-------- Source data --------

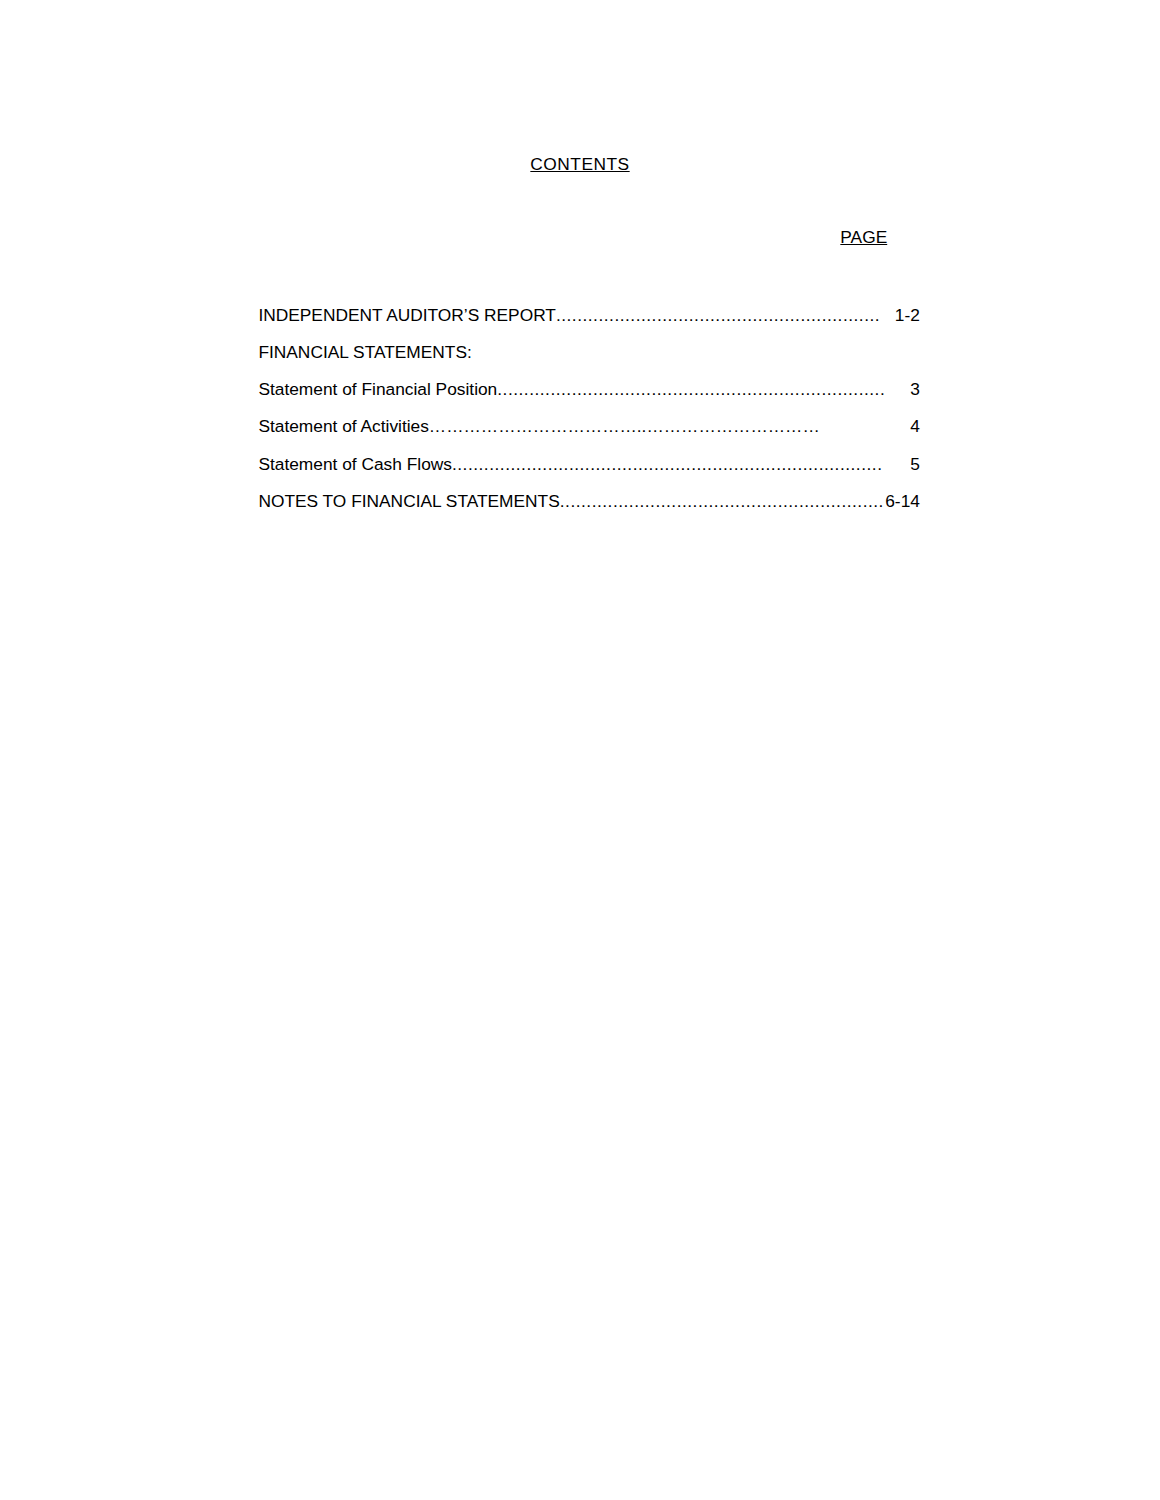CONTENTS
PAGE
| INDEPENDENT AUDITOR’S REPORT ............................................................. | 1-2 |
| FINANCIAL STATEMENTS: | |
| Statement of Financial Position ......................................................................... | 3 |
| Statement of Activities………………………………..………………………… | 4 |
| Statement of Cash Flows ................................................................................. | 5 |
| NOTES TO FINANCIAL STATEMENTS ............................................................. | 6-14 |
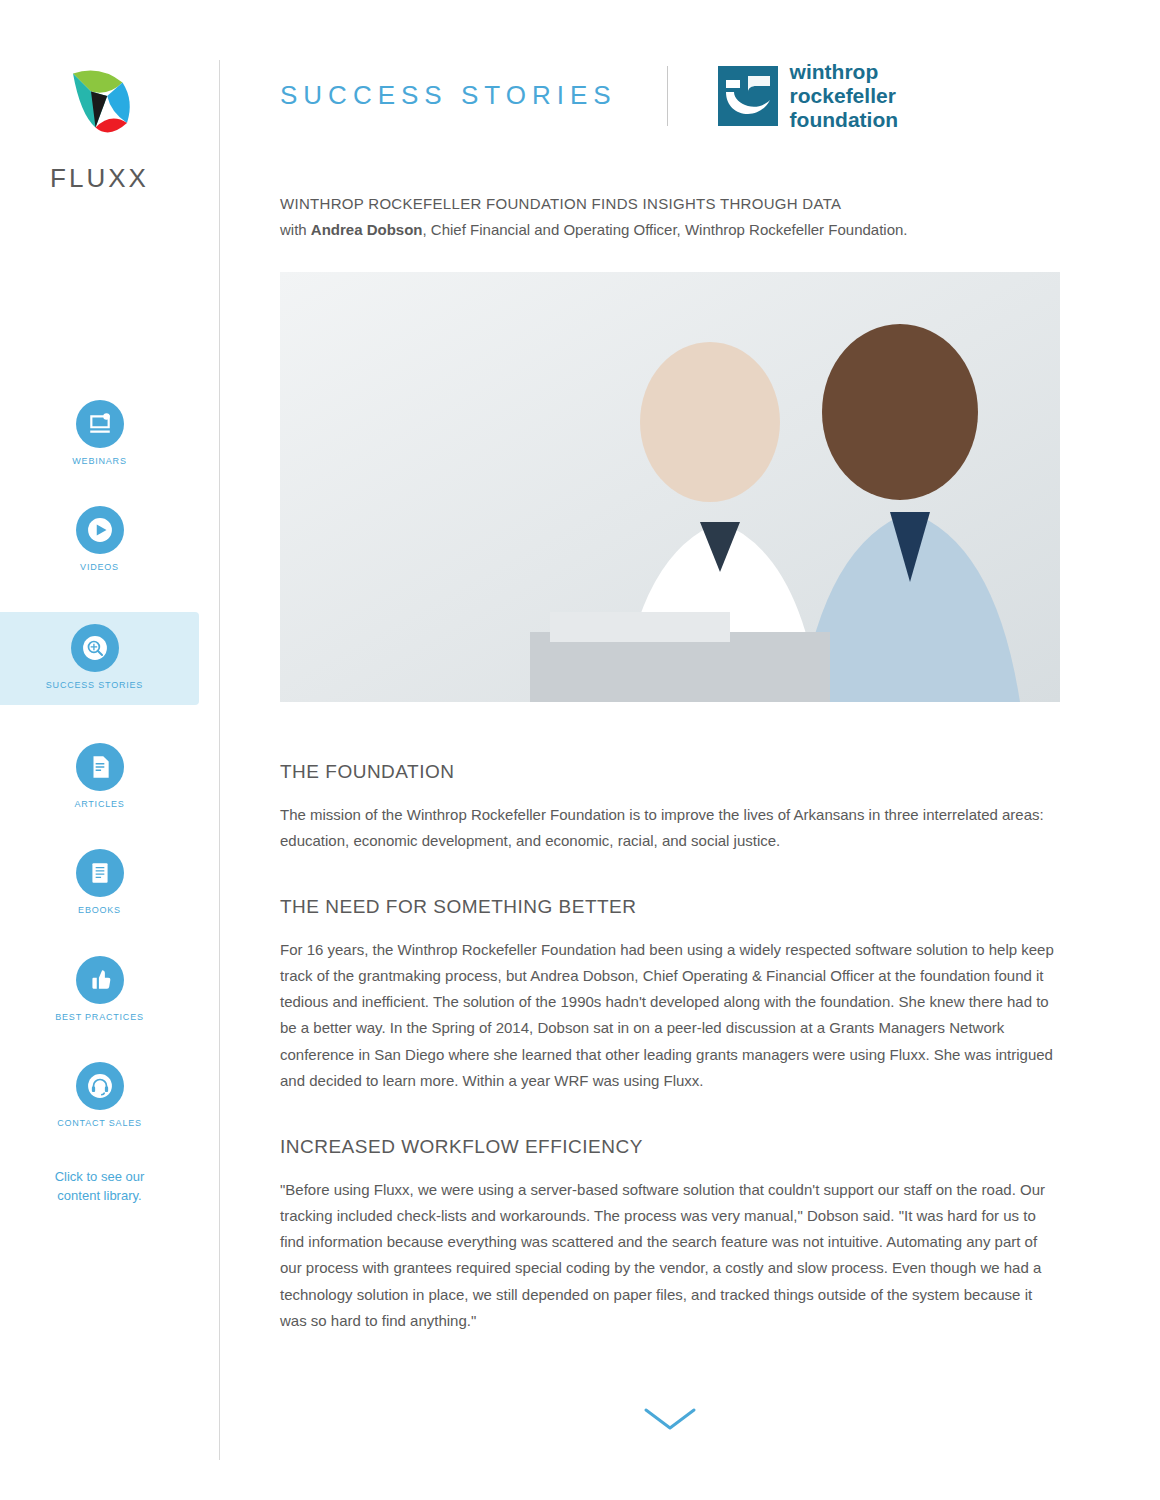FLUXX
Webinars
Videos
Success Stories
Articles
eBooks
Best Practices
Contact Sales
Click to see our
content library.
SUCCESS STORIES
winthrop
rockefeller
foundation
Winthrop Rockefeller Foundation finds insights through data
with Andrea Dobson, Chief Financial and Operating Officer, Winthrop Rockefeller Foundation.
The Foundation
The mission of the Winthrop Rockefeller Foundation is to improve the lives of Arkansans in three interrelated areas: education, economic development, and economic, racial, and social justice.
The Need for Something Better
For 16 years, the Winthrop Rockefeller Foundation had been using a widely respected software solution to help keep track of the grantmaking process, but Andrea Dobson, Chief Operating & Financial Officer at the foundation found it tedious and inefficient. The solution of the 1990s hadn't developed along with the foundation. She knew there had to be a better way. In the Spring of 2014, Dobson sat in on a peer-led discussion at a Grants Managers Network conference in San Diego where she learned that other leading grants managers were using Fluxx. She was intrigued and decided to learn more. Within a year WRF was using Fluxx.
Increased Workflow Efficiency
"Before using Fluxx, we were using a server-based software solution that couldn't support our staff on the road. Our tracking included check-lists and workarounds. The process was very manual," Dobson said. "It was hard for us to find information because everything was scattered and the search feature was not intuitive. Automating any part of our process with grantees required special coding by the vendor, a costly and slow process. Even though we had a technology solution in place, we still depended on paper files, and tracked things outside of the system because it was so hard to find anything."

--------

• What is needed
With the pictures excluded, retype the records above verbatim.

• Final answer
CONTENTS
PAGE
| INDEPENDENT AUDITOR’S REPORT ............................................................. | 1-2 |
| FINANCIAL STATEMENTS: | |
| Statement of Financial Position ......................................................................... | 3 |
| Statement of Activities………………………………..………………………… | 4 |
| Statement of Cash Flows ................................................................................. | 5 |
| NOTES TO FINANCIAL STATEMENTS ............................................................. | 6-14 |
FLUXX
Webinars
Videos
Success Stories
Articles
eBooks
Best Practices
Contact Sales
Click to see our
content library.
SUCCESS STORIES
winthrop
rockefeller
foundation
Winthrop Rockefeller Foundation finds insights through data
with Andrea Dobson, Chief Financial and Operating Officer, Winthrop Rockefeller Foundation.
The Foundation
The mission of the Winthrop Rockefeller Foundation is to improve the lives of Arkansans in three interrelated areas: education, economic development, and economic, racial, and social justice.
The Need for Something Better
For 16 years, the Winthrop Rockefeller Foundation had been using a widely respected software solution to help keep track of the grantmaking process, but Andrea Dobson, Chief Operating & Financial Officer at the foundation found it tedious and inefficient. The solution of the 1990s hadn't developed along with the foundation. She knew there had to be a better way. In the Spring of 2014, Dobson sat in on a peer-led discussion at a Grants Managers Network conference in San Diego where she learned that other leading grants managers were using Fluxx. She was intrigued and decided to learn more. Within a year WRF was using Fluxx.
Increased Workflow Efficiency
"Before using Fluxx, we were using a server-based software solution that couldn't support our staff on the road. Our tracking included check-lists and workarounds. The process was very manual," Dobson said. "It was hard for us to find information because everything was scattered and the search feature was not intuitive. Automating any part of our process with grantees required special coding by the vendor, a costly and slow process. Even though we had a technology solution in place, we still depended on paper files, and tracked things outside of the system because it was so hard to find anything."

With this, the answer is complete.